2. In the felicities of experimental religion.
3. In the mysterious horrors of retribution.
All true prophets will one day be valued; their words will burn in the experience of every soul to whom they have spoken. (Homilist.)
The prophet and the people
I. A beautiful picture. Man is saying to man, “Come, let us hear the word of the Lord.” That is the only thing worth doing. All other things derive their value and importance from that central thought, that vital action. How charming, then, is the idea that man is saying to man, Come, and hear what God the Lord will say; come, and listen to the true music, the only music, and your hearts will be made glad. This invitation expresses the action of a very profound instinct in human nature; not only so, it expresses a need, an aching yearning need of the heart. The heart needs a voice other than human; the soul says, I have not seen all my relatives: I hear their voices, and I like them; some of the tones are good: but the tones are more suggestive than final: I hear the ocean in the shell. Where is that ocean? Where is that mighty roar? I am not content with the shell; I want to go and see the instrument out of which there comes such thunderous, solemn music. So give the soul fair play, let it talk itself right out in all its native frankness, under the inspiration of necessity, rather than under the force of merely mechanical instruction, and the soul cries out for the living God. When the soul is no longer conscious of an aching, a gnawing hunger, the man is dead: he may try to talk himself into a kind of spasmodic life, but in the secret of him he is dead; when the earth satisfies him, when time is enough, when the senses alone bring him all the contentment or all the joy he needs, he is a dead man.
II. A distressing possibility (verse 31). The people come to hear the letter only, and there is no letter so disappointing as the letter of the Bible. If you stop at a certain point you miss everything; you are surrounded by mountains, but they are so high that you cannot see any sky beyond them, and therefore they become by their very hugeness prison walls. Ezekiel’s hearers were formal, not vital. With their mouth they show much love, but their heart goeth after their covetousness. This is not ancient history, whatever else it may be. If Ezekiel could have lived upon “loud cheers” he would have been living now; if he could have satisfied himself with popular applause, he would have reigned as a king: but he said, I do not want your mouth worship, I want to find you at the Cross.
III. Misdirected admiration (verse 32). What is wanted in every congregation is earnestness. No man should come to church except to hear God’s word, and so to hear it as to be compelled to do it. Many men who cannot understand Christian metaphysics can do Christian charities, can exemplify Christian tempers, and so can interpret concretely the subtlest, profoundest metaphysics of Divine thinking. The true metaphysician will by the degree of his truthfulness be compelled to be earnest as well as subtle, and the hero who knows nothing about spiritual metaphysics will see that in doing God’s will he is becoming a great scholar in God’s school.

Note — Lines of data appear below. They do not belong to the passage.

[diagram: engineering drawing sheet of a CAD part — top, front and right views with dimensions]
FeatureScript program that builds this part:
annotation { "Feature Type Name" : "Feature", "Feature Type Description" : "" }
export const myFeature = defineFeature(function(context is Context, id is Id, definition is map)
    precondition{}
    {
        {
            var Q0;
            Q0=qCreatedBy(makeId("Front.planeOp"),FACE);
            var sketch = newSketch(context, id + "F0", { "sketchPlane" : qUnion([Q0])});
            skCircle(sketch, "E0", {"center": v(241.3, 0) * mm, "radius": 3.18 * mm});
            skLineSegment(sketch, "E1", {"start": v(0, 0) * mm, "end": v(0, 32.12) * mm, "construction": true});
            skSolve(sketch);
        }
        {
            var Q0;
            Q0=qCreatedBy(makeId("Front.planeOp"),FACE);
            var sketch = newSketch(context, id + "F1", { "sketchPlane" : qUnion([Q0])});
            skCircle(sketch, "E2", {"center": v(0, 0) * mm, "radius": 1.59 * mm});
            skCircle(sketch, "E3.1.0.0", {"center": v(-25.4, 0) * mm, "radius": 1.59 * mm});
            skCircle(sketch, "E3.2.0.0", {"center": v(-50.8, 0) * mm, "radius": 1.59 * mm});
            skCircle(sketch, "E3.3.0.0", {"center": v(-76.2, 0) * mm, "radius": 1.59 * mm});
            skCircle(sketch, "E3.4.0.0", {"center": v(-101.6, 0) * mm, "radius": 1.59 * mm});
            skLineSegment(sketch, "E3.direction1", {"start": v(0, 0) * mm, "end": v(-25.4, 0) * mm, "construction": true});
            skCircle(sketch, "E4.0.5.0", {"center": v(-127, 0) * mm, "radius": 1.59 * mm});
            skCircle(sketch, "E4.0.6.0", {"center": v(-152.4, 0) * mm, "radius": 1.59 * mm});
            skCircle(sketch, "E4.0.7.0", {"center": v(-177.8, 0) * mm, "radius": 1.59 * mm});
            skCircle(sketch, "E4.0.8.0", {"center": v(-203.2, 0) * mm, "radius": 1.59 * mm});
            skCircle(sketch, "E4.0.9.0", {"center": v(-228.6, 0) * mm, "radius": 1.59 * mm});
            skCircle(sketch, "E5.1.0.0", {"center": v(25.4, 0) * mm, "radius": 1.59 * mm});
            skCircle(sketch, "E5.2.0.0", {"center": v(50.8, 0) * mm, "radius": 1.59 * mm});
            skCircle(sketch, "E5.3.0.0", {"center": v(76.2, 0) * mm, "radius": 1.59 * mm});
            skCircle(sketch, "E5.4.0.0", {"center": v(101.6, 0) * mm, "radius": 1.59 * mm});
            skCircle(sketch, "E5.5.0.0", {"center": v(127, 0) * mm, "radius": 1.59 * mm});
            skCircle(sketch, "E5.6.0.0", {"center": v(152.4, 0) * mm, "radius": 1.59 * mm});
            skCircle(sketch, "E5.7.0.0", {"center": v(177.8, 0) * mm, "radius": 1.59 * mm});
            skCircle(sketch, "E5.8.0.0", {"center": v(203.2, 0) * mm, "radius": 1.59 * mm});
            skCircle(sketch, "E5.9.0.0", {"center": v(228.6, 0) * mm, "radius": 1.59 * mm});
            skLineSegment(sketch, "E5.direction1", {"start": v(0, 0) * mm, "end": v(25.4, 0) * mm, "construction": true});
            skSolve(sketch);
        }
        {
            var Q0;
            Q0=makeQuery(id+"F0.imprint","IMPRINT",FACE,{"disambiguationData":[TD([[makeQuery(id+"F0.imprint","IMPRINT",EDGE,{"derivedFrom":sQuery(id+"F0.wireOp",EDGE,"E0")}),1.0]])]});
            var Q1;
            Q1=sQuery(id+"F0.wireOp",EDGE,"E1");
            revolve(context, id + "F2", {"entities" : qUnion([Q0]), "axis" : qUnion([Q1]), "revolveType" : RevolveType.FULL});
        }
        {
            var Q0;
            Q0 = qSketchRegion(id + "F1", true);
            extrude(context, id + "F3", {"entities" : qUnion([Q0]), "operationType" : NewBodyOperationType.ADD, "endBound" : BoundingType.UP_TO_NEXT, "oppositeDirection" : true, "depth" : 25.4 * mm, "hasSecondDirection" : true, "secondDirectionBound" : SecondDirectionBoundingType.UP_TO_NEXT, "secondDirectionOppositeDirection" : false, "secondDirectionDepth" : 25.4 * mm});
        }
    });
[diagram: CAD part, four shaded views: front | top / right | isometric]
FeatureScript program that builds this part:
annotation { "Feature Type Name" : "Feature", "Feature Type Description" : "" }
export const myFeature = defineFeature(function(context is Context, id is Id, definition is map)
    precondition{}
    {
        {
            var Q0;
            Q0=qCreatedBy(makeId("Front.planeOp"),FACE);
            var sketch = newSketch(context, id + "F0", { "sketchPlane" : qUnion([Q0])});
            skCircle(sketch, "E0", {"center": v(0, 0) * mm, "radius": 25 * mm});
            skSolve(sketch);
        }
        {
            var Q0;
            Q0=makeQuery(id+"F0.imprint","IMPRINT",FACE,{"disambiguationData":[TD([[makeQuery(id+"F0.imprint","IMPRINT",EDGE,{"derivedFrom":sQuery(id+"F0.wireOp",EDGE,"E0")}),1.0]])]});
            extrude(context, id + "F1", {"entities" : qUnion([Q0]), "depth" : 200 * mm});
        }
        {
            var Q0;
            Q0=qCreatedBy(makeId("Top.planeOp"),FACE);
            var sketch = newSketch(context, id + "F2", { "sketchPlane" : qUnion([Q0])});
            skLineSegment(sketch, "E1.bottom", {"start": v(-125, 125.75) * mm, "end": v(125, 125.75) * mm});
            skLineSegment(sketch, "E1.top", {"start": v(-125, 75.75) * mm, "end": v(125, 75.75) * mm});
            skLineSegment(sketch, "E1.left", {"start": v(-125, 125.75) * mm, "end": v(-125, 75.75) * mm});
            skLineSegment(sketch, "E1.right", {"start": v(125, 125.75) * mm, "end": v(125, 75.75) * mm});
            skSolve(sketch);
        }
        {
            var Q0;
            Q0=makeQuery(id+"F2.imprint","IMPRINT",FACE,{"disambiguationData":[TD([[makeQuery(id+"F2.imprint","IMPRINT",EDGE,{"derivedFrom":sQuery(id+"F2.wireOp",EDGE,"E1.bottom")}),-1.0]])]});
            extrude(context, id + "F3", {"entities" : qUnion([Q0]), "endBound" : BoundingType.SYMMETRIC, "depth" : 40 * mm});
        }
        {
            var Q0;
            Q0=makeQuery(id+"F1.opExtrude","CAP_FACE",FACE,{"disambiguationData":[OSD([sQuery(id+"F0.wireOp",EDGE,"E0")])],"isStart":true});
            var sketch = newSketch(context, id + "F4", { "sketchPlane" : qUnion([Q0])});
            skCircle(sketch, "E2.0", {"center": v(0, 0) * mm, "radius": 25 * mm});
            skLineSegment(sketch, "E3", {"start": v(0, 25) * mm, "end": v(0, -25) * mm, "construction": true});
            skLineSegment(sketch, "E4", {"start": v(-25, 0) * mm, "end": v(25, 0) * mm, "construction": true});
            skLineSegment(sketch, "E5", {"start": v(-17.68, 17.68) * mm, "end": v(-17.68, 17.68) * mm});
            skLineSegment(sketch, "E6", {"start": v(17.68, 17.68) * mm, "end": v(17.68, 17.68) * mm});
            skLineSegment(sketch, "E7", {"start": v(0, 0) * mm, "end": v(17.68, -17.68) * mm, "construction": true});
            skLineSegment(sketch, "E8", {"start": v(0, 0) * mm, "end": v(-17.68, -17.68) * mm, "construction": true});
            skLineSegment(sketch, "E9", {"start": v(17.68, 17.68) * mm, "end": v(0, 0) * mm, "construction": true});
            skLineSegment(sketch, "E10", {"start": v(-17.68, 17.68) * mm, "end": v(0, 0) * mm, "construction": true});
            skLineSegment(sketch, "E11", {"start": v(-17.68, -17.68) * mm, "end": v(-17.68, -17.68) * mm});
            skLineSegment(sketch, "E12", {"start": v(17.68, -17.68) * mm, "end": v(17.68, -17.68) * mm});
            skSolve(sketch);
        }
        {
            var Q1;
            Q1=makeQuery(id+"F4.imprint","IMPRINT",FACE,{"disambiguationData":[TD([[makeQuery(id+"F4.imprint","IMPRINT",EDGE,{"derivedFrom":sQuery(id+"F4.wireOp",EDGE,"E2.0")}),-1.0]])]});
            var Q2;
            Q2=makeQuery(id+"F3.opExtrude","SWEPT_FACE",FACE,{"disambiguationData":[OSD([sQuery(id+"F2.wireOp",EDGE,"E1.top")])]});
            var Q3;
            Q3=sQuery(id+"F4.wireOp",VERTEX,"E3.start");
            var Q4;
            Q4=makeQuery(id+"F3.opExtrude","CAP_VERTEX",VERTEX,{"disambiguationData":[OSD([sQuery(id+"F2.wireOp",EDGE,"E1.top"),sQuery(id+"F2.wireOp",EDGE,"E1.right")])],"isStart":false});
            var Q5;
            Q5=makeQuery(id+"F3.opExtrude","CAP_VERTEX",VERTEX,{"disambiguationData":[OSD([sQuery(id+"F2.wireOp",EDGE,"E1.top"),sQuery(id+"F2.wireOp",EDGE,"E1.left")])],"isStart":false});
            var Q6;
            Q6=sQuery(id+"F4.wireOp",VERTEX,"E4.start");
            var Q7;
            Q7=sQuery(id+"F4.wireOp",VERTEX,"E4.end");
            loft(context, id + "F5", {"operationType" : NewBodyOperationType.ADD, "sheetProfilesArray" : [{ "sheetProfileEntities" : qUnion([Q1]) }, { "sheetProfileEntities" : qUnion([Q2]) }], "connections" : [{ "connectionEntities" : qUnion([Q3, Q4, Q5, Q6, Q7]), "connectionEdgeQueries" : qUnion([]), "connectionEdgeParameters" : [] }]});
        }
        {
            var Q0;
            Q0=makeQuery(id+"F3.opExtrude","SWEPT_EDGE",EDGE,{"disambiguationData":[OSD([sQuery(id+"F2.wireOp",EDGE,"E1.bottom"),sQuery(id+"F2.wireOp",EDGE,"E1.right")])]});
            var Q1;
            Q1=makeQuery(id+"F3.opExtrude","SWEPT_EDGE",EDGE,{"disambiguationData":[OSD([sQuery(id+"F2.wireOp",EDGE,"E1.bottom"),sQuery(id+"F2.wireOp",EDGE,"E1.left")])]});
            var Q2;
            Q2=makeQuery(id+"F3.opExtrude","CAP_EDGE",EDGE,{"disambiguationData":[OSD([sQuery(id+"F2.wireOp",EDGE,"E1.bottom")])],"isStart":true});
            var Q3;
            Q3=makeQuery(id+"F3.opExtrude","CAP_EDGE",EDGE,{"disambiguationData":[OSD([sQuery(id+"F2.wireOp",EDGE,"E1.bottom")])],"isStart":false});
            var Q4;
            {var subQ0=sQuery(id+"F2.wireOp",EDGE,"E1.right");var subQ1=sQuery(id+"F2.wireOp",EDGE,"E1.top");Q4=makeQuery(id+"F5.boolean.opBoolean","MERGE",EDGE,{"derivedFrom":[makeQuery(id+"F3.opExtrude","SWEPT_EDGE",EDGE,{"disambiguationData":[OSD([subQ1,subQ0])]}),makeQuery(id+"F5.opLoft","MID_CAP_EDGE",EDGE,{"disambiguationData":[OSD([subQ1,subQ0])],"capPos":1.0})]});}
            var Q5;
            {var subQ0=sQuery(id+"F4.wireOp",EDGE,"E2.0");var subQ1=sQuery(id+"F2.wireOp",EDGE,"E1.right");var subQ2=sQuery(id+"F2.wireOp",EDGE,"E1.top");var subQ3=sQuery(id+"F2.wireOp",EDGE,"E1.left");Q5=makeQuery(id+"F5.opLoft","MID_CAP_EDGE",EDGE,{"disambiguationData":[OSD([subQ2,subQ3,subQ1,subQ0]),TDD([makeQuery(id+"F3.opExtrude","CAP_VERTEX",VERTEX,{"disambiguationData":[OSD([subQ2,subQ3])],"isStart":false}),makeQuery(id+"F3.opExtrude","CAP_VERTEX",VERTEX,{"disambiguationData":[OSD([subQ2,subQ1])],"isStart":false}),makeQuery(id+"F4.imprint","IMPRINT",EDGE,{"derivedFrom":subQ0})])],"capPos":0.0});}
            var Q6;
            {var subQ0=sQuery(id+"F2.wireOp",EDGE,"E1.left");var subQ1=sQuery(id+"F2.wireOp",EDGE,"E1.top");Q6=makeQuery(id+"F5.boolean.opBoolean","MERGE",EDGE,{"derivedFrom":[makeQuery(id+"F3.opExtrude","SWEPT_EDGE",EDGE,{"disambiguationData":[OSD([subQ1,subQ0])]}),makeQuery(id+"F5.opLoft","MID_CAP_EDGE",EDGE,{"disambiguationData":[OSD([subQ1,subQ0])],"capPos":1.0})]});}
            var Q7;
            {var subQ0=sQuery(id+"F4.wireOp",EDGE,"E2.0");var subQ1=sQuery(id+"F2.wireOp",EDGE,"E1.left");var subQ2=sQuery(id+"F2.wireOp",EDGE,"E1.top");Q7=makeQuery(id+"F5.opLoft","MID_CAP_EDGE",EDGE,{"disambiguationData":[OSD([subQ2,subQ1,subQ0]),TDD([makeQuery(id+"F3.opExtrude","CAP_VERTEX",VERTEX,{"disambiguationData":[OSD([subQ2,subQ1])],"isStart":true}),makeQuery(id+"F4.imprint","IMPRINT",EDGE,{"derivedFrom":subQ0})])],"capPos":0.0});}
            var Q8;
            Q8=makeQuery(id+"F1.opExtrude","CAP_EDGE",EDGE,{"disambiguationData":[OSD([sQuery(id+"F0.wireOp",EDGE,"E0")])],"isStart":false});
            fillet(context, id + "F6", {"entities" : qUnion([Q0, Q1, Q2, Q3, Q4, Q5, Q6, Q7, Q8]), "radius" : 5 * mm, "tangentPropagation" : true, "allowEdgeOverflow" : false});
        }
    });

IV. A too late discovery (verse 33). Who has not heard men complain that they have neglected their educational advantages? They played truant when they were children; they did not attend to the instruction that was given to them; they had an opportunity of becoming really well informed and highly instructed, but they allowed the opportunity to pass by without improvement. Too late! the greatest realisation of loss is that a prophet has vanished, a prophet has been here and gone. Will he not return? Never. Foolish are they who stretch their necks to look over the horizon to see if the prophet is not coming. The prophet is never far away if you really want him. Your mother could be a prophetess to you if you wanted to pray; your father, who is probably not a great scholar in the literal sense, could speak things to you that would open your imagination to new universes if you really wanted to be guided in upward thinking and heavenly action. (J. Parker, D. D.)